Tisifone, una delle tre temibili Furie della mitologia greca, era caratterizzata da una
chioma di serpenti simile a quella della Gorgone (come Medusa).
Nelle Metamorfosi di Ovidio, viene chiamata in azione da Giunone, che le ordina di
portare follia e caos nelle vite di Atamante e Ino. Questo atto di vendetta deriva
dall’ira di Giunone per il tradimento subito da Giove, che si era unito a Semele,
sorella di Ino.
Tisifone fa inoltre una comparsa iconica nel IX canto dell’Inferno di Dante,
confermando il suo legame con la punizione e la vendetta.
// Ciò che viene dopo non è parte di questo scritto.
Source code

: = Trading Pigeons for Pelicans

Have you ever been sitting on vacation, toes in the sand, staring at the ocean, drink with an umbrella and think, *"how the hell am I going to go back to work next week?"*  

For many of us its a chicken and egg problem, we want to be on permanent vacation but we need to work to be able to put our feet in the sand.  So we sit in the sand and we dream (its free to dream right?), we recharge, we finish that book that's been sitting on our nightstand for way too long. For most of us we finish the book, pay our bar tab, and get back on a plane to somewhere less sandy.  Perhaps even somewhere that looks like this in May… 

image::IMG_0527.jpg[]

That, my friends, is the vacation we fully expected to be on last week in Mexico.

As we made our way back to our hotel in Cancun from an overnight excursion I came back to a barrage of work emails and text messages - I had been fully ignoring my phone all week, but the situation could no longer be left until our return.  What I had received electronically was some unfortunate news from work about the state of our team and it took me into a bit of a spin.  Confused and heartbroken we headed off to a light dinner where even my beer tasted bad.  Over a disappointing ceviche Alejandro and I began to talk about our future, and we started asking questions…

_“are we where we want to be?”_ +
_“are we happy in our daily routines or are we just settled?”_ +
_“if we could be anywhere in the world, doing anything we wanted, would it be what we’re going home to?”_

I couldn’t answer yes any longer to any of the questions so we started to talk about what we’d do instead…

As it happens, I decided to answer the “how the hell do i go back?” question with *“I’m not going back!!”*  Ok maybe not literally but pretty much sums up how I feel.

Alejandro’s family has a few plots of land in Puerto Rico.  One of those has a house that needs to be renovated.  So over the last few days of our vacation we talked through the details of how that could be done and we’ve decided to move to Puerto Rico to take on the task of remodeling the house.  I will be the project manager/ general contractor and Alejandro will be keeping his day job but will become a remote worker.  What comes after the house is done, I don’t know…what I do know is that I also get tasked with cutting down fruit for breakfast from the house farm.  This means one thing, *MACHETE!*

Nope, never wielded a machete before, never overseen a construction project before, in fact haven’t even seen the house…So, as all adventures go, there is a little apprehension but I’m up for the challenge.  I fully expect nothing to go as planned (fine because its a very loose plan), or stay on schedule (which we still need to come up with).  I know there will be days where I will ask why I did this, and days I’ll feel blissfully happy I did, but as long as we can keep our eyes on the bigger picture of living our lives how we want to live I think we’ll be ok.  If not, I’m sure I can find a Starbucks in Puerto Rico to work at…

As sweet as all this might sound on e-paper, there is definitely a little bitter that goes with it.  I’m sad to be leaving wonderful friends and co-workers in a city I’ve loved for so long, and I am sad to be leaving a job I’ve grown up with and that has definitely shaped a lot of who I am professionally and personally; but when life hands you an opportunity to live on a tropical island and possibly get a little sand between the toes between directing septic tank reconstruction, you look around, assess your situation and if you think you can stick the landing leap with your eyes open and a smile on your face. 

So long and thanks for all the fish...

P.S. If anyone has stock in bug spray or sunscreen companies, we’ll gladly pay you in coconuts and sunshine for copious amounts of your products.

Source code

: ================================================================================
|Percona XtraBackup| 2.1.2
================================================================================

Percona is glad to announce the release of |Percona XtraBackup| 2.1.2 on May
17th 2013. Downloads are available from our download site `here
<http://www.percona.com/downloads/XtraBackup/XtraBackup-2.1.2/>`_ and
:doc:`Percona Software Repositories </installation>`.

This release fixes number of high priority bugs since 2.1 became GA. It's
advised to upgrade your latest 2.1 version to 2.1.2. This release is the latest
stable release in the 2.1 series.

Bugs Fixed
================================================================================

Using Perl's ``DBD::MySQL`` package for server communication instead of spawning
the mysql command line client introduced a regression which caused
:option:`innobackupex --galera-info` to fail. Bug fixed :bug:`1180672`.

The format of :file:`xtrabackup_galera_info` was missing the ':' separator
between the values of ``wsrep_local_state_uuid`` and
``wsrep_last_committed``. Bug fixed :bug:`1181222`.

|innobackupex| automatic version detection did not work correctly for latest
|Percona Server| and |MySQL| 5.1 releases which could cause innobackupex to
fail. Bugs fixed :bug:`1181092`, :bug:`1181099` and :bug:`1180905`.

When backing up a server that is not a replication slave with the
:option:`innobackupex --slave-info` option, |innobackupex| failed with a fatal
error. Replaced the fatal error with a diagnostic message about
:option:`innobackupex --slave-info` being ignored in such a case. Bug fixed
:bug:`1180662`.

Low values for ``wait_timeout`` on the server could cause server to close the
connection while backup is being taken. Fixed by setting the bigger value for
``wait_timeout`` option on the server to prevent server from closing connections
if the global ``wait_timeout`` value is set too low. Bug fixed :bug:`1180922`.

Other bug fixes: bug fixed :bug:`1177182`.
Nella mitologia greca e romana era incaricata di castigare i seguenti delitti di
assassinio: parricidio (uccisione del proprio padre), fratricidio (uccisione del
proprio fratello o sorella), matricidio (uccisione della propria madre) e omicidio.
Un mito racconta che si innamorò di Citerione, che uccise col morso di uno dei
serpenti presenti sul suo capo.
Nel VI libro dell'Eneide di Virgilio Tisifone è rappresentata come uno dei guardiani
dei cancelli del Tartaro.
Ne Il rapimento di Proserpina, Claudiano la pone a servizio di Plutone e la descrive
mentre chiama le ombre alle armi pronte a muovere guerra a Giove in caso egli non
concedesse una sposa al suo signore.